--- MATERIALS PROVIDED ---

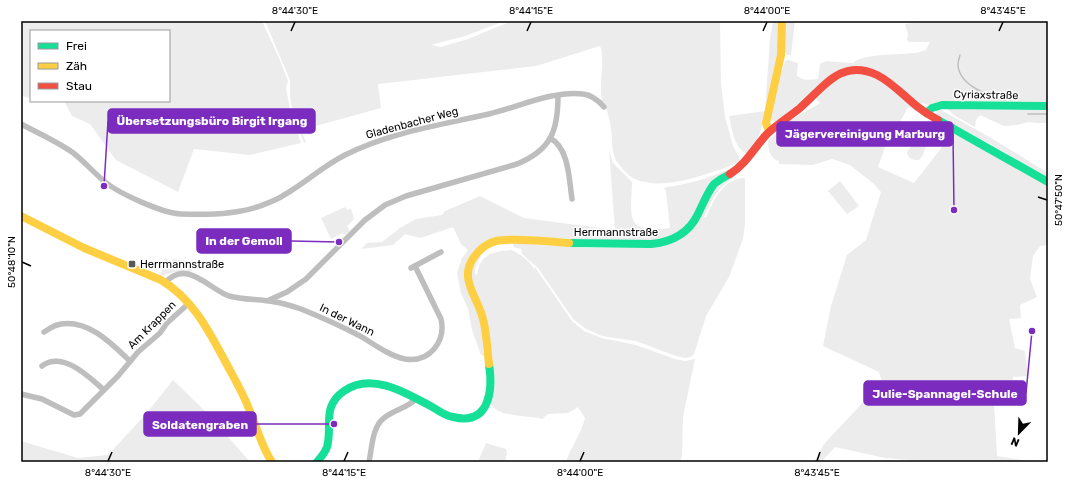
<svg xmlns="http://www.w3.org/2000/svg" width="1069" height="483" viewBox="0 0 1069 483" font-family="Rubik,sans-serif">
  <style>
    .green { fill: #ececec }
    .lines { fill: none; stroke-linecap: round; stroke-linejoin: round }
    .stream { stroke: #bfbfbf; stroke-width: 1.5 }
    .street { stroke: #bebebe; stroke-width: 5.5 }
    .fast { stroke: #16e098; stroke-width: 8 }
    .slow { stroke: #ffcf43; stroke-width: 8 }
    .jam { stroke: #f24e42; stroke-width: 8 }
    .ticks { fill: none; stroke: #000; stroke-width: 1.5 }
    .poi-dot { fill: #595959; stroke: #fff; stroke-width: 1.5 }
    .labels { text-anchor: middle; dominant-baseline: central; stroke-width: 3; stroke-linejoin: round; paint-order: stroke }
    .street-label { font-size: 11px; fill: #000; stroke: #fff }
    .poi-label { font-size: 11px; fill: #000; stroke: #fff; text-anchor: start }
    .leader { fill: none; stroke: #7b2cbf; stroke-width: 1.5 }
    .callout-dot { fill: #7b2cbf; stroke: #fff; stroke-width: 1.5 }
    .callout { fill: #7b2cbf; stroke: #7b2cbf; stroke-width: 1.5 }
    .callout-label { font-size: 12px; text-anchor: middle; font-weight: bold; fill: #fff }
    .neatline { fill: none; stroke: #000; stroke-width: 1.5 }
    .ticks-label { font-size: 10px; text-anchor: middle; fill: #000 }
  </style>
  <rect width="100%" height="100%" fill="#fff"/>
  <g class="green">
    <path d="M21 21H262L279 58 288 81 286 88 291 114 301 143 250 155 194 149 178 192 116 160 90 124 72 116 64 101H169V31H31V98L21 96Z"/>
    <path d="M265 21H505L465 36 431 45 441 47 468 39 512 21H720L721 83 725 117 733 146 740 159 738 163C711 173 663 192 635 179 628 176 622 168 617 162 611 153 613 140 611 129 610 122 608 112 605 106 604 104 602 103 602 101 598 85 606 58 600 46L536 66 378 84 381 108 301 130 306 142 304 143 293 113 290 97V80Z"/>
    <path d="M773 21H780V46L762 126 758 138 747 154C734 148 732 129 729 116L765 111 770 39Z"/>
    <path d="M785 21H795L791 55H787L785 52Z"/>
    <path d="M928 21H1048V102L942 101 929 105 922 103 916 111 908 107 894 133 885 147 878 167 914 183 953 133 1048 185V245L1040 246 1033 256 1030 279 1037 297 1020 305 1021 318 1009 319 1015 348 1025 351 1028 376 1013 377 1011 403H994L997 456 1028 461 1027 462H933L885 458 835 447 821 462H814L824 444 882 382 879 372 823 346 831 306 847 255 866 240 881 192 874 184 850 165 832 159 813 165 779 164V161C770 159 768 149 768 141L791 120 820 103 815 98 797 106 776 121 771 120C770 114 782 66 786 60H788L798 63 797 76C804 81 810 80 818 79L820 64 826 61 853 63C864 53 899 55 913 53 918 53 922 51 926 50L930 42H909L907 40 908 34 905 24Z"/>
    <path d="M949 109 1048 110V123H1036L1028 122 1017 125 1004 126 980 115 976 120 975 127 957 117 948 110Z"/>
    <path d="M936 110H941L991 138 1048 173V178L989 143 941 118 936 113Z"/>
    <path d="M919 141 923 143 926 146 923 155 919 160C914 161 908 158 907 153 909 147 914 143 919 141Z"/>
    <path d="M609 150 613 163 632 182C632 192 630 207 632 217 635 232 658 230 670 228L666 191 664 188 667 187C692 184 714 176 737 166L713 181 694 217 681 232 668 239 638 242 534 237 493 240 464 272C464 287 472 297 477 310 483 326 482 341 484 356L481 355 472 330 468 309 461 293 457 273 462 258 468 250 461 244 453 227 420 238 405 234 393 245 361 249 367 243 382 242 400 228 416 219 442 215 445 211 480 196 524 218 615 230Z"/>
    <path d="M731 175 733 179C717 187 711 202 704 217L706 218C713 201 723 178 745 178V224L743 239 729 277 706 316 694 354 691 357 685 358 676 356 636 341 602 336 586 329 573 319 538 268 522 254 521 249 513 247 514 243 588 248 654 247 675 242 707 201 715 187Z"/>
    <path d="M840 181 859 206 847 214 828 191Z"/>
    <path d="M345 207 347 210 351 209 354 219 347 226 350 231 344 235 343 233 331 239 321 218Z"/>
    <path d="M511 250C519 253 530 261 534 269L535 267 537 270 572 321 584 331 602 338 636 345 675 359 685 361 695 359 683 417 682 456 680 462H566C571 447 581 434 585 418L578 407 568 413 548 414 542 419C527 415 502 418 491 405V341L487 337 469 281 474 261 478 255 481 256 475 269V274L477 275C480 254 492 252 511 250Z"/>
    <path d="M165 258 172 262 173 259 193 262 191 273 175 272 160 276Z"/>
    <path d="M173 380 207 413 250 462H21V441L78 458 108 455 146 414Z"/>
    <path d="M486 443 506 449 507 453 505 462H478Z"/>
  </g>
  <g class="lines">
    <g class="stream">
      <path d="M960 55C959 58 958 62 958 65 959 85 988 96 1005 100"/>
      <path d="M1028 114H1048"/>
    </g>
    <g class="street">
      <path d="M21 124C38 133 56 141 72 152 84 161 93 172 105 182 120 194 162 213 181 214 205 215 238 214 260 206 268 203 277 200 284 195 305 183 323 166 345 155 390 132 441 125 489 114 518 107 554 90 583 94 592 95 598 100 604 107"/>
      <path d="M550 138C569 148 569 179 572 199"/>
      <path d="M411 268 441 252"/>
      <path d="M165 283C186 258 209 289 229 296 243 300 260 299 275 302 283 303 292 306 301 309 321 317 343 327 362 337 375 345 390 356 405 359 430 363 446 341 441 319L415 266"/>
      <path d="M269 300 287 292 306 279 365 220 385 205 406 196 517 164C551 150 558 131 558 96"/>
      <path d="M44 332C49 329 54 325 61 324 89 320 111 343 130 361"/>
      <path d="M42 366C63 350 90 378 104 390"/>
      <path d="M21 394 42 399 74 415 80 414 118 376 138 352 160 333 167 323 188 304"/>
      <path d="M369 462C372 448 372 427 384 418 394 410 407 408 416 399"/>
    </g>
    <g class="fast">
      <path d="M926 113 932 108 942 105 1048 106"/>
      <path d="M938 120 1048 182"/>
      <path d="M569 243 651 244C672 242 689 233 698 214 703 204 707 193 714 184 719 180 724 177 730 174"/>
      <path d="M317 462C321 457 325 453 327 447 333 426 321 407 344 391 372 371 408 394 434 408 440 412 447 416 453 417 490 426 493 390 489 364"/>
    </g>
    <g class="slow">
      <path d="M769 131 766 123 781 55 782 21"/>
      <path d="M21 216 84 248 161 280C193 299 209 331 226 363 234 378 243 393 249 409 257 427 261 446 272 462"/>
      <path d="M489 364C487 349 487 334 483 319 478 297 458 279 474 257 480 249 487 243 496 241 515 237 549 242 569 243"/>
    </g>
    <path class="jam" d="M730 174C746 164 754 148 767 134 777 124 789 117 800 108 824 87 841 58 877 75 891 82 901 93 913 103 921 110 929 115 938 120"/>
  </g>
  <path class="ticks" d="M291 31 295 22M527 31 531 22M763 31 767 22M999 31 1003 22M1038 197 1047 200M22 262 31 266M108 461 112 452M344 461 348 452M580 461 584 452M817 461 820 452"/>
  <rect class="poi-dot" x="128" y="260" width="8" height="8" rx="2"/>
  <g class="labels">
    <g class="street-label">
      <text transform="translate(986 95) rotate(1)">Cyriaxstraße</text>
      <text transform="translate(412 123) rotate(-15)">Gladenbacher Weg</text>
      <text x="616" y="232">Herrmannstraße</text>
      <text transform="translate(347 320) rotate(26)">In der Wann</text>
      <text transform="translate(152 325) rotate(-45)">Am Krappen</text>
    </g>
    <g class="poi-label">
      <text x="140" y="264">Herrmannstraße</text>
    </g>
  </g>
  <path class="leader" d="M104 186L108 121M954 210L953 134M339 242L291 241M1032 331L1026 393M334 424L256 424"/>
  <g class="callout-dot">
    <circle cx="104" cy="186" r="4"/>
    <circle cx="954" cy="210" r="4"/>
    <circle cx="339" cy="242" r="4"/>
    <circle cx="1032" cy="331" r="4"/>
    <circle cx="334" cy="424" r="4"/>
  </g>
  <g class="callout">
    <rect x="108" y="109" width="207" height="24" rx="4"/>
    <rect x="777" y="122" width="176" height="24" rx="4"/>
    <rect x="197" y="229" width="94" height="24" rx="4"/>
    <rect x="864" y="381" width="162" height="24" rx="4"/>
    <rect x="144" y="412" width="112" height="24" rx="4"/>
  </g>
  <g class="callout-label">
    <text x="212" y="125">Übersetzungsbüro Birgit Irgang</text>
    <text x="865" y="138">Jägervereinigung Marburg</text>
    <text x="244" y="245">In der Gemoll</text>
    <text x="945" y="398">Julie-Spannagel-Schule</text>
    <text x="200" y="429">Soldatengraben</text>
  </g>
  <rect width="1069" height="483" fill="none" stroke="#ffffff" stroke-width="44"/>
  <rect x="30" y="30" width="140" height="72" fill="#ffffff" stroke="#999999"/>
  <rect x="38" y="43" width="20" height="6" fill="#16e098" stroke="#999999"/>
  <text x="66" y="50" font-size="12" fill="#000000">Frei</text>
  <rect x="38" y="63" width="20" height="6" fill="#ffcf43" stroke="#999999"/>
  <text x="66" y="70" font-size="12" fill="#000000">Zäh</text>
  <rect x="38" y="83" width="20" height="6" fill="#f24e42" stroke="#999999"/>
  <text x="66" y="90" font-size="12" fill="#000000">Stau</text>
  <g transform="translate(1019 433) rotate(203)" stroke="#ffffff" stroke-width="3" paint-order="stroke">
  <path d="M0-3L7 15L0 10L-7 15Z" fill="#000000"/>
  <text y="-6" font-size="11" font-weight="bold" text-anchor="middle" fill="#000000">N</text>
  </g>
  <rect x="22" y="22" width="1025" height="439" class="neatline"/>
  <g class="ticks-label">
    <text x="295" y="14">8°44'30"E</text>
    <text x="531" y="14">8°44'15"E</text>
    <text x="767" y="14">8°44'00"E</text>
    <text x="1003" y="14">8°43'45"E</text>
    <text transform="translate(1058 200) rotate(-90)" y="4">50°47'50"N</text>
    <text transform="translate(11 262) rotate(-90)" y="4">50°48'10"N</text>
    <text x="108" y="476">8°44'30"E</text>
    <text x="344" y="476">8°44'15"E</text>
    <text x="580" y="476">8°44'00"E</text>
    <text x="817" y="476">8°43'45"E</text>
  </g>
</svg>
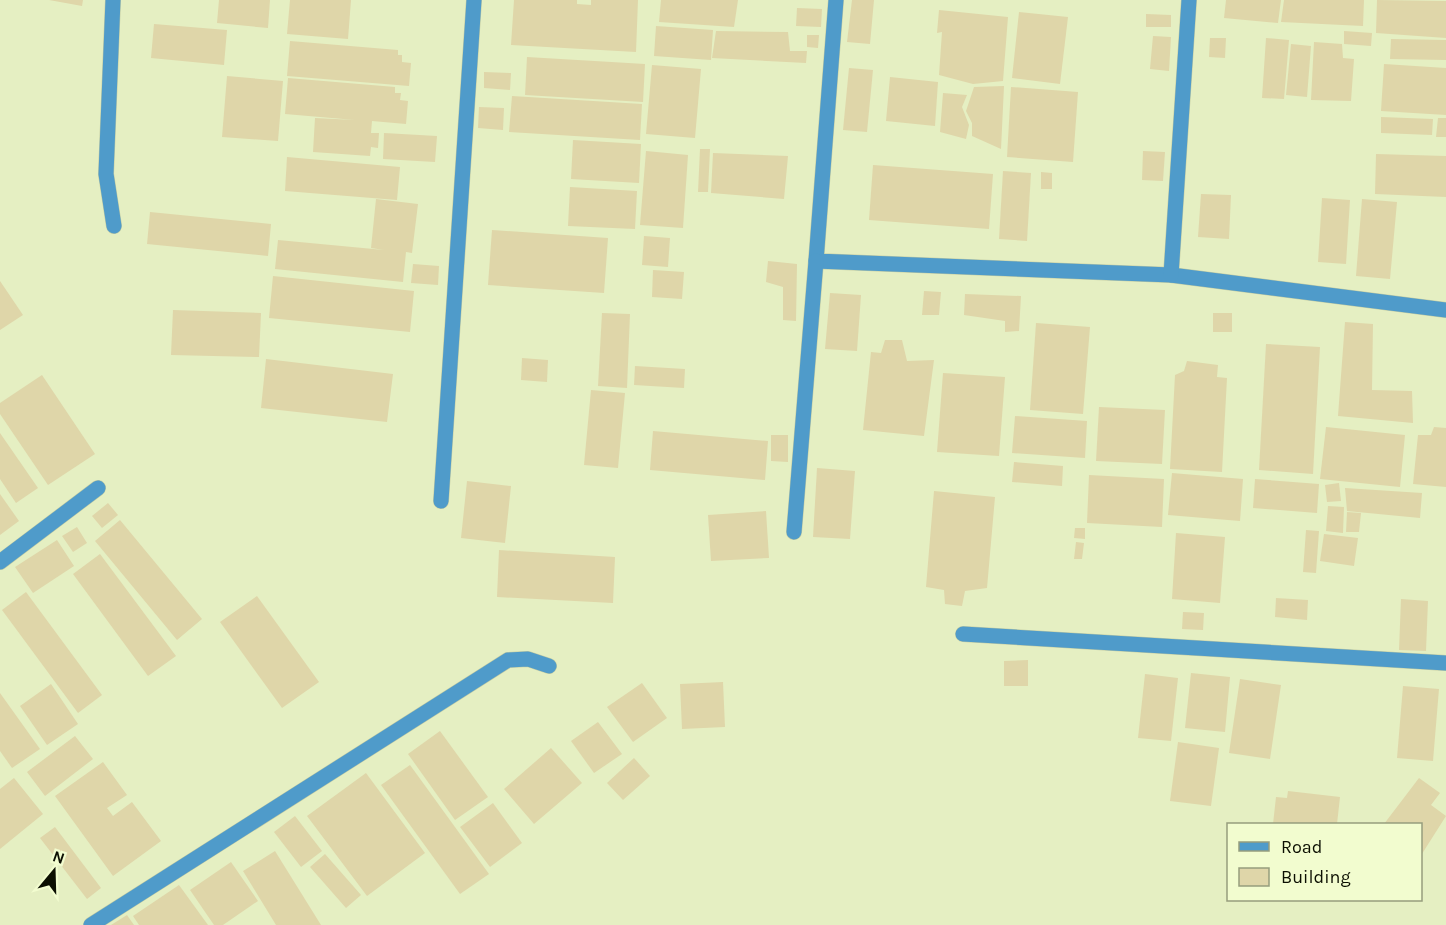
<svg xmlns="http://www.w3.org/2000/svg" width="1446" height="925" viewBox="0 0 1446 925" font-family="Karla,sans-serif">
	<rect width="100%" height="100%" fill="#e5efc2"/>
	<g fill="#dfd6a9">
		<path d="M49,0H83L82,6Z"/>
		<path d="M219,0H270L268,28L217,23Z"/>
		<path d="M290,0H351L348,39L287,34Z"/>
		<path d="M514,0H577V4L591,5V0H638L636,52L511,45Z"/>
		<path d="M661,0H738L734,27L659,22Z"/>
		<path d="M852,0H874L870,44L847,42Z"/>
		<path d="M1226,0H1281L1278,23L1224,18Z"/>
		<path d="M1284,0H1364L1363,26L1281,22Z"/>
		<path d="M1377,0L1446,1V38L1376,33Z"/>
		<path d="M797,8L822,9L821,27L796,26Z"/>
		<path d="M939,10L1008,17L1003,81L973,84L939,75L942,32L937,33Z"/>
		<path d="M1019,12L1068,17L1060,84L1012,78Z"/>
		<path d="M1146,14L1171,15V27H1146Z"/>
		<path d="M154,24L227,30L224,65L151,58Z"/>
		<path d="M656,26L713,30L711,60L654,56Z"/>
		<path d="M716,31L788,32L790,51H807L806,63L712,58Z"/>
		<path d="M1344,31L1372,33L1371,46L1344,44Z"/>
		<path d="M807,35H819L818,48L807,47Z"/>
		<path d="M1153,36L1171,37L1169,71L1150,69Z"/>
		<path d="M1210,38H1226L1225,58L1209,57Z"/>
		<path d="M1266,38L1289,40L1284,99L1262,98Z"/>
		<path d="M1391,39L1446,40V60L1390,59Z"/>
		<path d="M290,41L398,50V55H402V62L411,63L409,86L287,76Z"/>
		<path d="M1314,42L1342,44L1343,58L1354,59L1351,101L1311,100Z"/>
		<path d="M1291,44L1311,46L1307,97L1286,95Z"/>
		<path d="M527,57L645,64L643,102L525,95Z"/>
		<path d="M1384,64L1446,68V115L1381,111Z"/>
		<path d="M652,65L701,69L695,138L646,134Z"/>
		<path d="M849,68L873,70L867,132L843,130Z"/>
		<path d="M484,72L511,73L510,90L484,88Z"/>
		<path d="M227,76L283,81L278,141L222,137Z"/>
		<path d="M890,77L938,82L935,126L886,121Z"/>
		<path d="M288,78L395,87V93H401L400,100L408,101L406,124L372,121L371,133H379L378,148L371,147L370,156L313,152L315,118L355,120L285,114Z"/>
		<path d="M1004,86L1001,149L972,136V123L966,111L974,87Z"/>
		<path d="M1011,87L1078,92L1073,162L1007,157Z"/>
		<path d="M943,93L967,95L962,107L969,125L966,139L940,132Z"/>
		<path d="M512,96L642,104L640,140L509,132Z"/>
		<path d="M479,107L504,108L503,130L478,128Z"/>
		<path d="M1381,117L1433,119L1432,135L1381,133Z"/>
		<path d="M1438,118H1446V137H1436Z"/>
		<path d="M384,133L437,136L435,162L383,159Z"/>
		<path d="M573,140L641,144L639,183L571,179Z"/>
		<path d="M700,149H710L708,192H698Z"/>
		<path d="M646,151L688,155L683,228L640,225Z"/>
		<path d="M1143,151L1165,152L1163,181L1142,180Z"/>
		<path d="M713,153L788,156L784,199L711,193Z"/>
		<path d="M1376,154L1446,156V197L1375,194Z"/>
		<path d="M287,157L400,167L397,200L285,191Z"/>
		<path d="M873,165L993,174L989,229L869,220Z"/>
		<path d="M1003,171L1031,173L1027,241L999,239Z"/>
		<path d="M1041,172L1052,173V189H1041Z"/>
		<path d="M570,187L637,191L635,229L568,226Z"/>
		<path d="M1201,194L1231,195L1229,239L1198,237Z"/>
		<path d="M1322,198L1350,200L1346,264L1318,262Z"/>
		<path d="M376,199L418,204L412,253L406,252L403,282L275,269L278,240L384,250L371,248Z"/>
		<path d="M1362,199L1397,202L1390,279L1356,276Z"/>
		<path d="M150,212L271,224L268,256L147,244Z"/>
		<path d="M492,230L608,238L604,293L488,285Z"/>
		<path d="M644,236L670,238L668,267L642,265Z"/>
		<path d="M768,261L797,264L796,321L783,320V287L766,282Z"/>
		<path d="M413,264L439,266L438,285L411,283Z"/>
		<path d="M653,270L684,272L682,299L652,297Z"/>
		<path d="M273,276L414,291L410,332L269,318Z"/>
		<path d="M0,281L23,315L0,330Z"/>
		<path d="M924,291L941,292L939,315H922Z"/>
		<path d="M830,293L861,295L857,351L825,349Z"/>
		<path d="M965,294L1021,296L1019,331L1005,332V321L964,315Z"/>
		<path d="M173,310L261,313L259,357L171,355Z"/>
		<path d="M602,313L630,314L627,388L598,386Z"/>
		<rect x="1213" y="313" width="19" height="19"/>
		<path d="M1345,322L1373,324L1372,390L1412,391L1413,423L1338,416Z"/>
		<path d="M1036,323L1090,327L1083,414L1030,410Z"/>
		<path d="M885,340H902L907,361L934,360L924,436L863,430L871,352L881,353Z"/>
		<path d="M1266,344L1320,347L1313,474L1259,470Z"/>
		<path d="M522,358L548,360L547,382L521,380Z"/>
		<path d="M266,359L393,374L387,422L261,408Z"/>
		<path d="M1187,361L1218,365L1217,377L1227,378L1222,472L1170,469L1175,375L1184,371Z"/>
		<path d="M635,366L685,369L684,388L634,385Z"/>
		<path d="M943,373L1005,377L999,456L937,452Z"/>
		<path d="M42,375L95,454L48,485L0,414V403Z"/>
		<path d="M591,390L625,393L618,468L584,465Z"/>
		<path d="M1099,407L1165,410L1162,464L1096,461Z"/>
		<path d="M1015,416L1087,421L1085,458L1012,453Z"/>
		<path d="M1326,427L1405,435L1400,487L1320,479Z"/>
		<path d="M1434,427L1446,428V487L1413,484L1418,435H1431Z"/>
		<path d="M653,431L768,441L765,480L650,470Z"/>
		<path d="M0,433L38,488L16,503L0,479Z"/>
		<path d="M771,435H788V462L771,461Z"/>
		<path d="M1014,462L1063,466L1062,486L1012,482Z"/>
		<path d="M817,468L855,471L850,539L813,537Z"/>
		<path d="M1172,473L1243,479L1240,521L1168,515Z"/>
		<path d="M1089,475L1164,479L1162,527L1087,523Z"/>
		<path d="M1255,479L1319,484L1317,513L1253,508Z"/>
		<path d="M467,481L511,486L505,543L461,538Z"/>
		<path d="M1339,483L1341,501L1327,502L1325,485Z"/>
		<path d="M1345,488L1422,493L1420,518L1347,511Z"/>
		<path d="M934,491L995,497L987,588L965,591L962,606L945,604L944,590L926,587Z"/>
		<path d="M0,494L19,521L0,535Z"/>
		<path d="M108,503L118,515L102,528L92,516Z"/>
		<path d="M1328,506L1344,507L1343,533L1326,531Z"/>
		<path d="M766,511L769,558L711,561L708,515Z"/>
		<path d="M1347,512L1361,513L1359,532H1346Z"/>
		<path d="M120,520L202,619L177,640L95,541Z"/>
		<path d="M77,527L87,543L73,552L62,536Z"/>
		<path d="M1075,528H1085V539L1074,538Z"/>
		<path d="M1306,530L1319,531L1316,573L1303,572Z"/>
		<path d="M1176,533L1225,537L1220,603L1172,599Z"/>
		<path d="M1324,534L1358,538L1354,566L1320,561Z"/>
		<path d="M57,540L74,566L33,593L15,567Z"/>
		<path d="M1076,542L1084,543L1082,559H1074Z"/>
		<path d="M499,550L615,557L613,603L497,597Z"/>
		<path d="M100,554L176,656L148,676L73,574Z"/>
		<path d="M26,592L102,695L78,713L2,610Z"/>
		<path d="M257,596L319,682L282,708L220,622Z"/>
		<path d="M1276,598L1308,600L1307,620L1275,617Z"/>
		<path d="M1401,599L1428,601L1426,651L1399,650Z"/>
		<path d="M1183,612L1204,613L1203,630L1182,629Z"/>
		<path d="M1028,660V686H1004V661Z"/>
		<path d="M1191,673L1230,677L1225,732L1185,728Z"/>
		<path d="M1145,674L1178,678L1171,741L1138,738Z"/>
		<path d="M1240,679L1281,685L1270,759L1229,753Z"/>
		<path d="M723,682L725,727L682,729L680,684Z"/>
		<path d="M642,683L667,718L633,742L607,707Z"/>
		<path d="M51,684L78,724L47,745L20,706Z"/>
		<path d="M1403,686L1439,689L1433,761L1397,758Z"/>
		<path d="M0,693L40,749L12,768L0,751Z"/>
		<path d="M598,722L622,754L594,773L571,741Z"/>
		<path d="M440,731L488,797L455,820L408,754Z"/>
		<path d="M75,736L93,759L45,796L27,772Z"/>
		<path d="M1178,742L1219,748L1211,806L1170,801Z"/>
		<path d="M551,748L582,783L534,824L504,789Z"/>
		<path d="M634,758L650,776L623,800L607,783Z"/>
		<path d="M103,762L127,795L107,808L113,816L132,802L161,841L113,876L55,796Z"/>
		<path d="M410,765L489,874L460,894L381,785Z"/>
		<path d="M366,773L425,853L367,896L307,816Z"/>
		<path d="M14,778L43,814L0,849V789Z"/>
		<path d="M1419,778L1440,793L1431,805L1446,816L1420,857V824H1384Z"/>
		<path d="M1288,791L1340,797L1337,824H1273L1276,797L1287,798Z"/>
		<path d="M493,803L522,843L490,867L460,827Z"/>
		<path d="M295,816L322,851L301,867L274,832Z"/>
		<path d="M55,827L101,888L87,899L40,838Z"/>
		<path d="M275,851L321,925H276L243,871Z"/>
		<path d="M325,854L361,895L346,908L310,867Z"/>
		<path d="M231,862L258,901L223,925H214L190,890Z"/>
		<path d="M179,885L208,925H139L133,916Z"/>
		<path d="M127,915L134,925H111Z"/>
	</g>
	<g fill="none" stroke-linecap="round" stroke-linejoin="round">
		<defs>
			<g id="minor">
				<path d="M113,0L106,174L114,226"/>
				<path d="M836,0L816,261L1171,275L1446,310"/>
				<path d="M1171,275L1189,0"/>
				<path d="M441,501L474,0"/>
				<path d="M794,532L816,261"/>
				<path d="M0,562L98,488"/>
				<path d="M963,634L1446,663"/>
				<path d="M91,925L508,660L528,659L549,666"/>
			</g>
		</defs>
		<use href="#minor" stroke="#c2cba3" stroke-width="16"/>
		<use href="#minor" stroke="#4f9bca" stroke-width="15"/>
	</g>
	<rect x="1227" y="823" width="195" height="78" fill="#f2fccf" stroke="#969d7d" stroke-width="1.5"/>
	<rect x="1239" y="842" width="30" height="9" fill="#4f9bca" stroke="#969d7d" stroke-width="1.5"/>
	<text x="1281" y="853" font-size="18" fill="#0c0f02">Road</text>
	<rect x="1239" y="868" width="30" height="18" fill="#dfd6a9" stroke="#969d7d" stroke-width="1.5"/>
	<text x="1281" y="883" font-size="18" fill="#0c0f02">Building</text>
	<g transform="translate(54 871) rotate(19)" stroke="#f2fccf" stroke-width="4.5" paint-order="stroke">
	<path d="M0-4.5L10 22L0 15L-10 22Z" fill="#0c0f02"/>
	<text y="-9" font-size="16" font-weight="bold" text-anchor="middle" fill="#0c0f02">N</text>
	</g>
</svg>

---

» **TASK INSTRUCTIONS**: Would you copy each line of the records that contains "lines"?

» **EXERCISE SOLUTION**:
    .lines { fill: none; stroke-linecap: round; stroke-linejoin: round }
  <g class="lines">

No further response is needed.